• **WORK TO BE COMPLETED**:
Copy all the data exactly, except the pictures.

Point tracking data:
-- -- --

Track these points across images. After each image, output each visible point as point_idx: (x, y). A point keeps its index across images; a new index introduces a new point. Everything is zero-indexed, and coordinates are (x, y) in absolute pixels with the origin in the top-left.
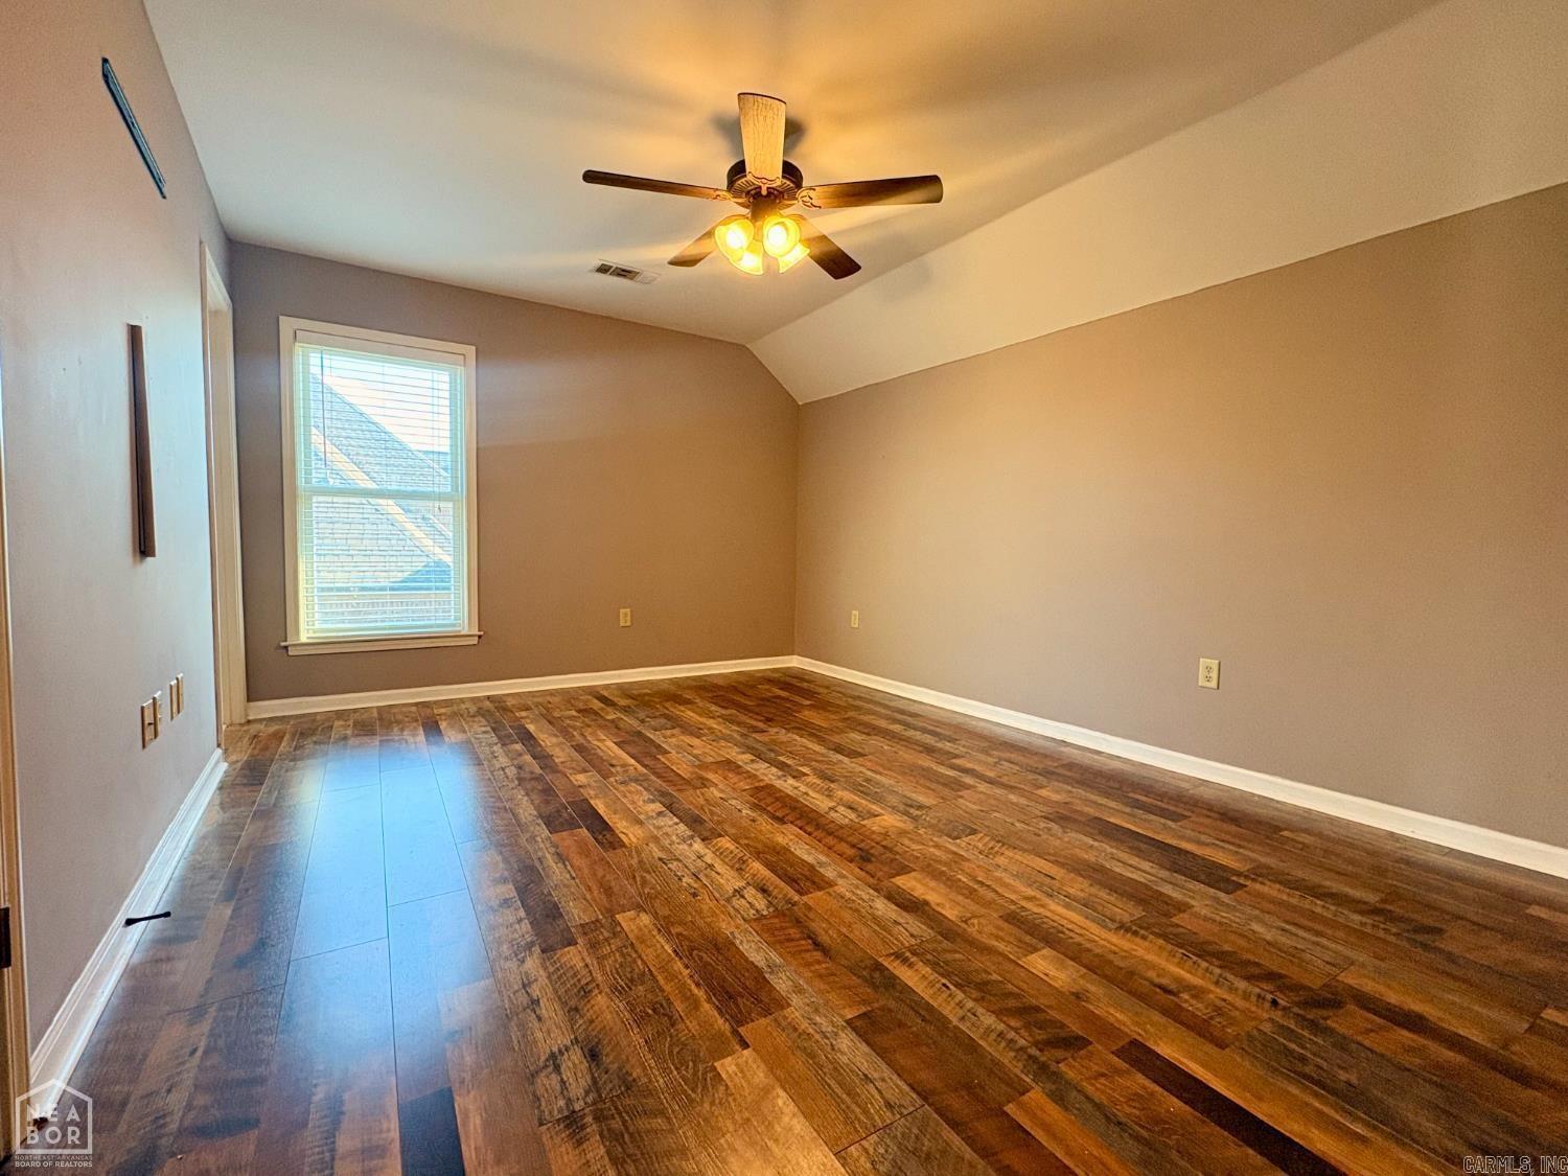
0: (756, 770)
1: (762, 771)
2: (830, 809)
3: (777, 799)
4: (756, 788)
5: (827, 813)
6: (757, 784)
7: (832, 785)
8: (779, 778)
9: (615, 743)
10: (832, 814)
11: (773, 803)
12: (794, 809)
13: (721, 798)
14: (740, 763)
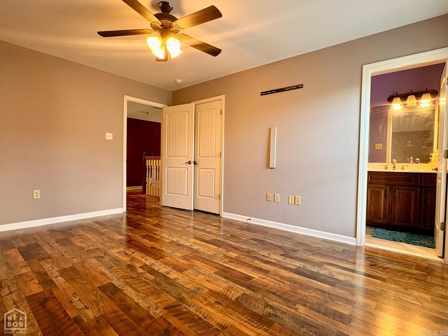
0: (164, 267)
1: (162, 267)
2: (134, 253)
3: (154, 254)
4: (162, 258)
5: (136, 251)
6: (163, 259)
7: (130, 263)
8: (153, 264)
9: (253, 278)
10: (134, 251)
11: (155, 253)
12: (148, 252)
13: (175, 253)
14: (174, 271)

-- -- --

• **SOLUTION FOR THIS PROBLEM**:
Track these points across images. After each image, output each visible point as point_idx: (x, y). A point keeps its index across images; a new index introduces a new point. Everything is zero-indexed, and coordinates are (x, y) in absolute pixels with the origin in the top-left.
0: (756, 770)
1: (762, 771)
2: (830, 809)
3: (777, 799)
4: (756, 788)
5: (827, 813)
6: (757, 784)
7: (832, 785)
8: (779, 778)
9: (615, 743)
10: (832, 814)
11: (773, 803)
12: (794, 809)
13: (721, 798)
14: (740, 763)
0: (164, 267)
1: (162, 267)
2: (134, 253)
3: (154, 254)
4: (162, 258)
5: (136, 251)
6: (163, 259)
7: (130, 263)
8: (153, 264)
9: (253, 278)
10: (134, 251)
11: (155, 253)
12: (148, 252)
13: (175, 253)
14: (174, 271)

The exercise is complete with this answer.